**Task brief**
Restate word for word the lines of the material below, from the line with "X152175000Y-63500000D03*" to the line with "X154940000Y-125800000D03*", both lines included, and no others.

[[ Source material, beginning ]]

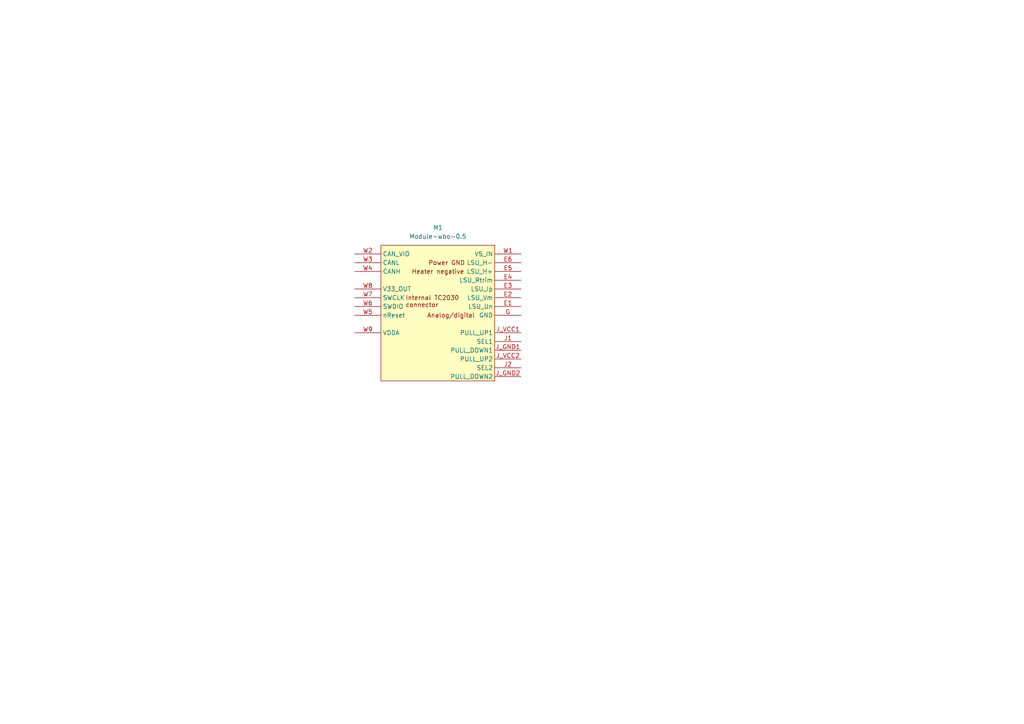
<source format=kicad_sch>
(kicad_sch
	(version 20231120)
	(generator "eeschema")
	(generator_version "8.0")
	(uuid "19e242e9-44ab-4c23-a749-4de9757a3590")
	(paper "A4")
	
	(symbol
		(lib_id "wbo:Module-wbo-0.5")
		(at 110.49 71.12 0)
		(unit 1)
		(exclude_from_sim no)
		(in_bom yes)
		(on_board yes)
		(dnp no)
		(fields_autoplaced yes)
		(uuid "931f8970-bda2-493e-ad73-9e0f843b907f")
		(property "Reference" "M1"
			(at 127 66.04 0)
			(effects
				(font
					(size 1.27 1.27)
				)
			)
		)
		(property "Value" "Module-wbo-0.5"
			(at 127 68.58 0)
			(effects
				(font
					(size 1.27 1.27)
				)
			)
		)
		(property "Footprint" "hellen-one-wbo-0.5:wbo"
			(at 135.89 69.85 0)
			(effects
				(font
					(size 1.27 1.27)
				)
				(hide yes)
			)
		)
		(property "Datasheet" ""
			(at 110.49 71.12 0)
			(effects
				(font
					(size 1.27 1.27)
				)
				(hide yes)
			)
		)
		(property "Description" ""
			(at 110.49 71.12 0)
			(effects
				(font
					(size 1.27 1.27)
				)
				(hide yes)
			)
		)
		(pin "E5"
			(uuid "94af9daa-f627-4875-85db-48ffe5f7443f")
		)
		(pin "E1"
			(uuid "210944b1-fc37-46e8-92bc-6dc28ccf3c3d")
		)
		(pin "E4"
			(uuid "8b1b8458-775f-44e1-89ae-72e0b347c22f")
		)
		(pin "W5"
			(uuid "efb9a84b-0aaa-4e48-b0b5-d159d6d8ad3a")
		)
		(pin "W9"
			(uuid "13e0730f-5eae-4bb6-9c44-3ef694a03a64")
		)
		(pin "J_GND2"
			(uuid "d30a8309-7661-44e4-98f6-061e742261e9")
		)
		(pin "E2"
			(uuid "aabdc508-0bbf-4ce2-9a1f-9ab7a93558e0")
		)
		(pin "J2"
			(uuid "4c2ff68b-f847-4d85-a830-878072bfccd1")
		)
		(pin "J_VCC1"
			(uuid "e6e0d520-7512-4e5d-87f9-0fd6d03c6cc8")
		)
		(pin "W1"
			(uuid "e097166e-0b72-42a2-a00d-03e85679c656")
		)
		(pin "W6"
			(uuid "2d5a6e39-af3e-4c4d-97b8-a9c4059529f3")
		)
		(pin "W8"
			(uuid "0c5ba37b-7739-423e-ae36-158531ef7792")
		)
		(pin "J1"
			(uuid "5cb92881-af96-43cb-b2d6-3568c8b0cf27")
		)
		(pin "G"
			(uuid "c4f6736b-d224-49ad-a847-c7b5b8db70ae")
		)
		(pin "E3"
			(uuid "1cbd6bae-7081-483d-b8c2-7381ea7c0309")
		)
		(pin "W3"
			(uuid "7755eef5-4038-496b-b835-473496ecee63")
		)
		(pin "W4"
			(uuid "6a8a6eae-4ceb-40b2-86b2-7ba08e939c83")
		)
		(pin "W7"
			(uuid "2bbee1f4-4be2-44cc-9e33-d89f7b0e2713")
		)
		(pin "E6"
			(uuid "59965955-04fc-4318-b35f-e38394eaf580")
		)
		(pin "J_GND1"
			(uuid "4d06e760-cde5-45b2-8bc6-24a2e77f4a06")
		)
		(pin "W2"
			(uuid "ae21d7f8-2b85-4dc6-b5e0-d8c81593b8a1")
		)
		(pin "J_VCC2"
			(uuid "d34ea46f-d3d9-44e1-bc04-a64032c4251f")
		)
		(instances
			(project ""
				(path "/19e242e9-44ab-4c23-a749-4de9757a3590"
					(reference "M1")
					(unit 1)
				)
			)
		)
	)
	(sheet_instances
		(path "/"
			(page "1")
		)
	)
)

</source>
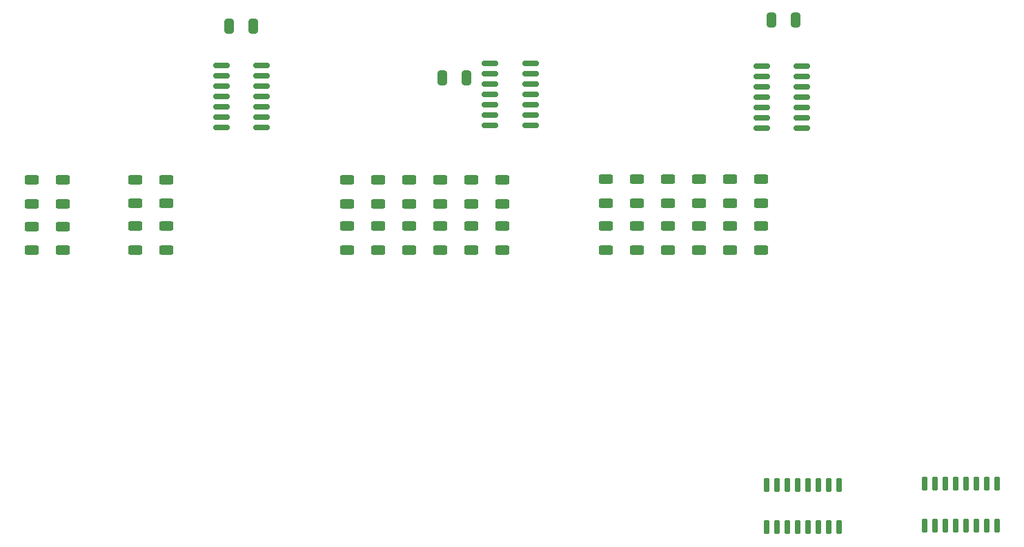
<source format=gbr>
%TF.GenerationSoftware,KiCad,Pcbnew,8.0.1*%
%TF.CreationDate,2024-04-12T11:28:31-03:00*%
%TF.ProjectId,PonchoRema,506f6e63-686f-4526-956d-612e6b696361,rev?*%
%TF.SameCoordinates,Original*%
%TF.FileFunction,Paste,Bot*%
%TF.FilePolarity,Positive*%
%FSLAX46Y46*%
G04 Gerber Fmt 4.6, Leading zero omitted, Abs format (unit mm)*
G04 Created by KiCad (PCBNEW 8.0.1) date 2024-04-12 11:28:31*
%MOMM*%
%LPD*%
G01*
G04 APERTURE LIST*
G04 Aperture macros list*
%AMRoundRect*
0 Rectangle with rounded corners*
0 $1 Rounding radius*
0 $2 $3 $4 $5 $6 $7 $8 $9 X,Y pos of 4 corners*
0 Add a 4 corners polygon primitive as box body*
4,1,4,$2,$3,$4,$5,$6,$7,$8,$9,$2,$3,0*
0 Add four circle primitives for the rounded corners*
1,1,$1+$1,$2,$3*
1,1,$1+$1,$4,$5*
1,1,$1+$1,$6,$7*
1,1,$1+$1,$8,$9*
0 Add four rect primitives between the rounded corners*
20,1,$1+$1,$2,$3,$4,$5,0*
20,1,$1+$1,$4,$5,$6,$7,0*
20,1,$1+$1,$6,$7,$8,$9,0*
20,1,$1+$1,$8,$9,$2,$3,0*%
G04 Aperture macros list end*
%ADD10RoundRect,0.150000X-0.150000X0.725000X-0.150000X-0.725000X0.150000X-0.725000X0.150000X0.725000X0*%
%ADD11RoundRect,0.250000X0.625000X-0.312500X0.625000X0.312500X-0.625000X0.312500X-0.625000X-0.312500X0*%
%ADD12RoundRect,0.250000X-0.325000X-0.650000X0.325000X-0.650000X0.325000X0.650000X-0.325000X0.650000X0*%
%ADD13RoundRect,0.250000X0.325000X0.650000X-0.325000X0.650000X-0.325000X-0.650000X0.325000X-0.650000X0*%
%ADD14RoundRect,0.150000X0.825000X0.150000X-0.825000X0.150000X-0.825000X-0.150000X0.825000X-0.150000X0*%
G04 APERTURE END LIST*
D10*
%TO.C,U9*%
X168021000Y-120523000D03*
X169291000Y-120523000D03*
X170561000Y-120523000D03*
X171831000Y-120523000D03*
X173101000Y-120523000D03*
X174371000Y-120523000D03*
X175641000Y-120523000D03*
X176911000Y-120523000D03*
X176911000Y-125673000D03*
X175641000Y-125673000D03*
X174371000Y-125673000D03*
X173101000Y-125673000D03*
X171831000Y-125673000D03*
X170561000Y-125673000D03*
X169291000Y-125673000D03*
X168021000Y-125673000D03*
%TD*%
D11*
%TO.C,R69*%
X97142790Y-86074793D03*
X97142790Y-83149793D03*
%TD*%
D12*
%TO.C,C4*%
X149225000Y-63500000D03*
X152175000Y-63500000D03*
%TD*%
D11*
%TO.C,R79*%
X140308638Y-86032500D03*
X140308638Y-83107500D03*
%TD*%
D13*
%TO.C,C5*%
X111789000Y-70612000D03*
X108839000Y-70612000D03*
%TD*%
D11*
%TO.C,R65*%
X104762790Y-86074793D03*
X104762790Y-83149793D03*
%TD*%
%TO.C,R63*%
X108572790Y-86074793D03*
X108572790Y-83149793D03*
%TD*%
%TO.C,R88*%
X71120000Y-91760598D03*
X71120000Y-88835598D03*
%TD*%
%TO.C,R78*%
X144145000Y-91747500D03*
X144145000Y-88822500D03*
%TD*%
%TO.C,R84*%
X132715000Y-91747500D03*
X132715000Y-88822500D03*
%TD*%
%TO.C,R90*%
X74930000Y-91760598D03*
X74930000Y-88835598D03*
%TD*%
D14*
%TO.C,U7*%
X152970000Y-69215000D03*
X152970000Y-70485000D03*
X152970000Y-71755000D03*
X152970000Y-73025000D03*
X152970000Y-74295000D03*
X152970000Y-75565000D03*
X152970000Y-76835000D03*
X148020000Y-76835000D03*
X148020000Y-75565000D03*
X148020000Y-74295000D03*
X148020000Y-73025000D03*
X148020000Y-71755000D03*
X148020000Y-70485000D03*
X148020000Y-69215000D03*
%TD*%
D11*
%TO.C,R77*%
X144118638Y-86032500D03*
X144118638Y-83107500D03*
%TD*%
%TO.C,R71*%
X58420000Y-86110000D03*
X58420000Y-83185000D03*
%TD*%
D10*
%TO.C,U10*%
X148590000Y-120650000D03*
X149860000Y-120650000D03*
X151130000Y-120650000D03*
X152400000Y-120650000D03*
X153670000Y-120650000D03*
X154940000Y-120650000D03*
X156210000Y-120650000D03*
X157480000Y-120650000D03*
X157480000Y-125800000D03*
X156210000Y-125800000D03*
X154940000Y-125800000D03*
X153670000Y-125800000D03*
X152400000Y-125800000D03*
X151130000Y-125800000D03*
X149860000Y-125800000D03*
X148590000Y-125800000D03*
%TD*%
D11*
%TO.C,R86*%
X128905000Y-91747500D03*
X128905000Y-88822500D03*
%TD*%
%TO.C,R76*%
X147955000Y-91747500D03*
X147955000Y-88822500D03*
%TD*%
%TO.C,R81*%
X136498638Y-86032500D03*
X136498638Y-83107500D03*
%TD*%
%TO.C,R87*%
X71120000Y-86045598D03*
X71120000Y-83120598D03*
%TD*%
%TO.C,R82*%
X136525000Y-91747500D03*
X136525000Y-88822500D03*
%TD*%
D12*
%TO.C,C3*%
X82648000Y-64262000D03*
X85598000Y-64262000D03*
%TD*%
D11*
%TO.C,R66*%
X104775000Y-91789793D03*
X104775000Y-88864793D03*
%TD*%
%TO.C,R73*%
X62230000Y-86110000D03*
X62230000Y-83185000D03*
%TD*%
%TO.C,R70*%
X97155000Y-91789793D03*
X97155000Y-88864793D03*
%TD*%
%TO.C,R89*%
X74930000Y-86045598D03*
X74930000Y-83120598D03*
%TD*%
%TO.C,R91*%
X112382790Y-86074793D03*
X112382790Y-83149793D03*
%TD*%
%TO.C,R61*%
X116192790Y-86074793D03*
X116192790Y-83149793D03*
%TD*%
%TO.C,R85*%
X128878638Y-86032500D03*
X128878638Y-83107500D03*
%TD*%
%TO.C,R74*%
X62230000Y-91825000D03*
X62230000Y-88900000D03*
%TD*%
D14*
%TO.C,U6*%
X86676000Y-69088000D03*
X86676000Y-70358000D03*
X86676000Y-71628000D03*
X86676000Y-72898000D03*
X86676000Y-74168000D03*
X86676000Y-75438000D03*
X86676000Y-76708000D03*
X81726000Y-76708000D03*
X81726000Y-75438000D03*
X81726000Y-74168000D03*
X81726000Y-72898000D03*
X81726000Y-71628000D03*
X81726000Y-70358000D03*
X81726000Y-69088000D03*
%TD*%
D11*
%TO.C,R72*%
X58420000Y-91825000D03*
X58420000Y-88900000D03*
%TD*%
%TO.C,R62*%
X116205000Y-91789793D03*
X116205000Y-88864793D03*
%TD*%
%TO.C,R75*%
X147928638Y-86032500D03*
X147928638Y-83107500D03*
%TD*%
%TO.C,R67*%
X100952790Y-86074793D03*
X100952790Y-83149793D03*
%TD*%
%TO.C,R83*%
X132688638Y-86032500D03*
X132688638Y-83107500D03*
%TD*%
%TO.C,R92*%
X112395000Y-91789793D03*
X112395000Y-88864793D03*
%TD*%
D14*
%TO.C,U8*%
X119631000Y-68834000D03*
X119631000Y-70104000D03*
X119631000Y-71374000D03*
X119631000Y-72644000D03*
X119631000Y-73914000D03*
X119631000Y-75184000D03*
X119631000Y-76454000D03*
X114681000Y-76454000D03*
X114681000Y-75184000D03*
X114681000Y-73914000D03*
X114681000Y-72644000D03*
X114681000Y-71374000D03*
X114681000Y-70104000D03*
X114681000Y-68834000D03*
%TD*%
D11*
%TO.C,R64*%
X108585000Y-91789793D03*
X108585000Y-88864793D03*
%TD*%
%TO.C,R80*%
X140335000Y-91747500D03*
X140335000Y-88822500D03*
%TD*%
%TO.C,R68*%
X100965000Y-91789793D03*
X100965000Y-88864793D03*
%TD*%
M02*

</source>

[[ Source material, end ]]

**Solution for this problem**
X152175000Y-63500000D03*
%TD*%
D11*
%TO.C,R79*%
X140308638Y-86032500D03*
X140308638Y-83107500D03*
%TD*%
D13*
%TO.C,C5*%
X111789000Y-70612000D03*
X108839000Y-70612000D03*
%TD*%
D11*
%TO.C,R65*%
X104762790Y-86074793D03*
X104762790Y-83149793D03*
%TD*%
%TO.C,R63*%
X108572790Y-86074793D03*
X108572790Y-83149793D03*
%TD*%
%TO.C,R88*%
X71120000Y-91760598D03*
X71120000Y-88835598D03*
%TD*%
%TO.C,R78*%
X144145000Y-91747500D03*
X144145000Y-88822500D03*
%TD*%
%TO.C,R84*%
X132715000Y-91747500D03*
X132715000Y-88822500D03*
%TD*%
%TO.C,R90*%
X74930000Y-91760598D03*
X74930000Y-88835598D03*
%TD*%
D14*
%TO.C,U7*%
X152970000Y-69215000D03*
X152970000Y-70485000D03*
X152970000Y-71755000D03*
X152970000Y-73025000D03*
X152970000Y-74295000D03*
X152970000Y-75565000D03*
X152970000Y-76835000D03*
X148020000Y-76835000D03*
X148020000Y-75565000D03*
X148020000Y-74295000D03*
X148020000Y-73025000D03*
X148020000Y-71755000D03*
X148020000Y-70485000D03*
X148020000Y-69215000D03*
%TD*%
D11*
%TO.C,R77*%
X144118638Y-86032500D03*
X144118638Y-83107500D03*
%TD*%
%TO.C,R71*%
X58420000Y-86110000D03*
X58420000Y-83185000D03*
%TD*%
D10*
%TO.C,U10*%
X148590000Y-120650000D03*
X149860000Y-120650000D03*
X151130000Y-120650000D03*
X152400000Y-120650000D03*
X153670000Y-120650000D03*
X154940000Y-120650000D03*
X156210000Y-120650000D03*
X157480000Y-120650000D03*
X157480000Y-125800000D03*
X156210000Y-125800000D03*
X154940000Y-125800000D03*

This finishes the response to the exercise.